Somut olayda davacının 13.3.1990-11.3.1991 tarihleri arasındaki 506 sayılı Yasa"ya tabi sigortalılığı 1479 sayılı Yasa"ya tabi sigortalılığından önce başladığından mahkemece davacının 13.3.1990-11.3.1991 tarihleri arasında 506 sayılı Yasa"ya tabi sigortalı olduğunun kabulü ile 12.4.1990-11.3.1991 tarihleri arasındaki 1479 sayılı Yasa7ya tabi sigortalılığının iptaline ilişkin olarak verilen hüküm yerindedir. Ancak davacının 28.4.1991- tarihinde başlayıp kesintili olarak 15.5.2005 tarihine kadar devam eden 506 sayılı Yasa"ya tabi sigortalılığı 1479 sayılı Yasa"ya tabi sigortalılığından sonra başladığından 506 sayılı Yasa"ya tabi sigortalılığına değer vermek mümkün olmayıp davacının 11.3.1991 tarihinden dava tarihine kadar devam eden 1479 sayılı Yasa"ya tabi sigortalılığı geçerli olup mahkemenin baskın sigortalılık gerekçesi yerinde değildir. 23.5.2006 tarihli prim ekstresinden davacının 1983, 1991 ve1992 yıllarında prim ödemelerinin bulunduğu 1992 yılı affından yararlandığı prim borcu bulunduğu görülmektedir. Davadaki istemindende 11.3.1991 tarihinden sonrası için prim ödemek istemediği sonucu çıktığından talebide gözetildiğinde uyuşmazlığa hüküm tarihinden önce 1.3.2006 tarihinde yürürlüğe giren 1479 sayılı Yasa"nın değişik Ek 19. ve geçici 26 maddesinin uygulanacağının kabulü gerekir. Nitekim Yargıtay HGK"nun 21.6.2006 gün ve E:2006/21-363, K: 2006-466, 28.6.2006 gün ve E:2006/21-485, K: 2006-483 sayılı kararlarıda bu yöndedir.

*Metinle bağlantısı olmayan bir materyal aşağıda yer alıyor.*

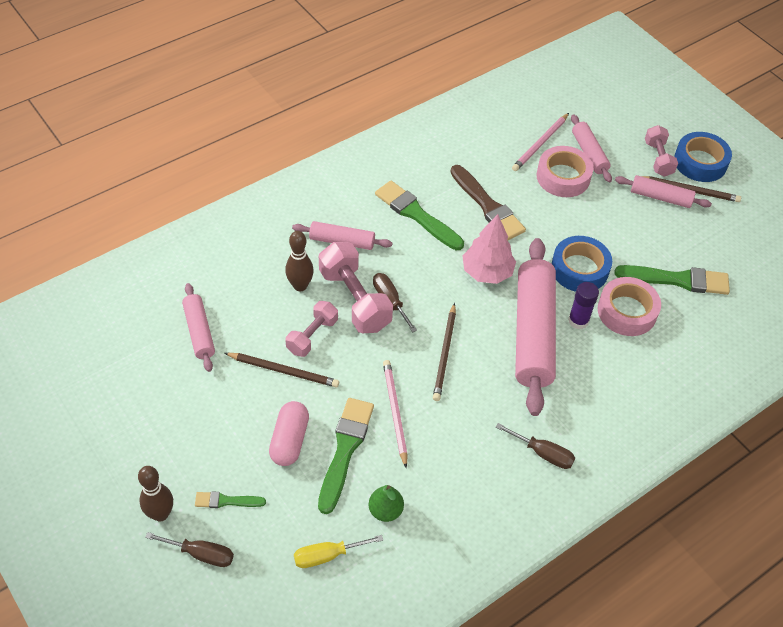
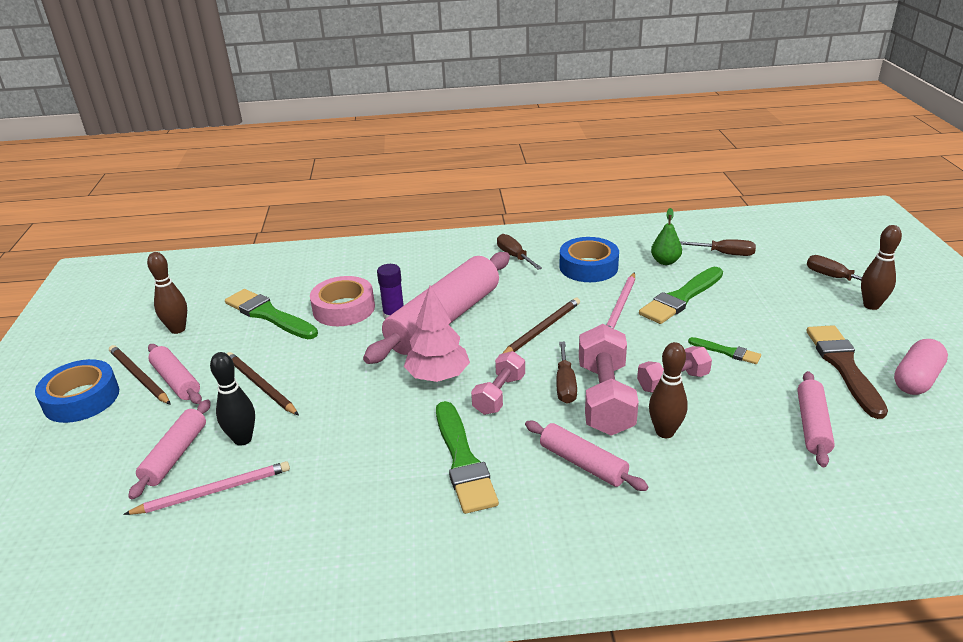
camera: 145 degrees left, 20 degrees down
green brush [195,492,266,508] -> green brush moved to [688,337,761,364]
brown pencil [224,353,339,387] -> brown pencil moved to [227,352,299,415]
pink capsule [269,401,309,466] -> pink capsule moved to [894,339,948,395]
yellow screwdriver [294,535,383,568] -> brown screwdriver [680,239,756,256]
brown brush [450,165,526,241] -> brown brush moved to [806,325,888,419]
pink tape [536,146,593,197] -> black bowling pin [210,352,255,446]
blue tape [552,236,612,292] -> blue tape moved to [560,237,619,282]
pink dumbbell [645,125,678,177] -> pink dumbbell moved to [471,351,525,415]
none -> brown bowling pin [147,252,187,334]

Yapılacak iş; davacının 1992 affındanda yararlanmak suretiyle yaptığı tüm prim ödemelerin tam olarak karşıladığı tarihi Kurum"dan sormak gerektiğinde aktüerya uzmanı bilirkişiden bu hususta rapor alınarak davacının ödediği primlerin tam olarak karşıladığı ayın sonu itibariyle Bağ-Kur zorunlu sigortalılığını durdurmak ve bu şekilde tesbit edilen Bağ-Kur sigortalılığı ile çakışan 506 sayılı Yasa"ya tabi zorunlu sigortalılığı iptal etmek, Bağ-Kur sigortalılığının durdurulduğu tarihten sonraki 506 sayılı Yasa"ya tabi zorunlu sigortalılığa geçerlilik tanınarak sonuca gitmektir.
Mahkemece yukarıda açıklanan bu maddi ve hukuki olgular gözönünde bulundurulmadan eksik inceleme ve yanılgılı değerlendirme sonuca yazılı şekilde karar verilmesi usul ve yasaya aykırı olup bozma nedenidir
O halde, davalıların bu yönleri amaçlayan temyiz itirazları kabul edilmeli ve hüküm bozulmalıdır.
SONUÇ: Temyiz edilen hükmün yukarıda açıklanan nedenlerle BOZULMASINA, 04.02.2008 gününde oybirliğiyle karar verildi.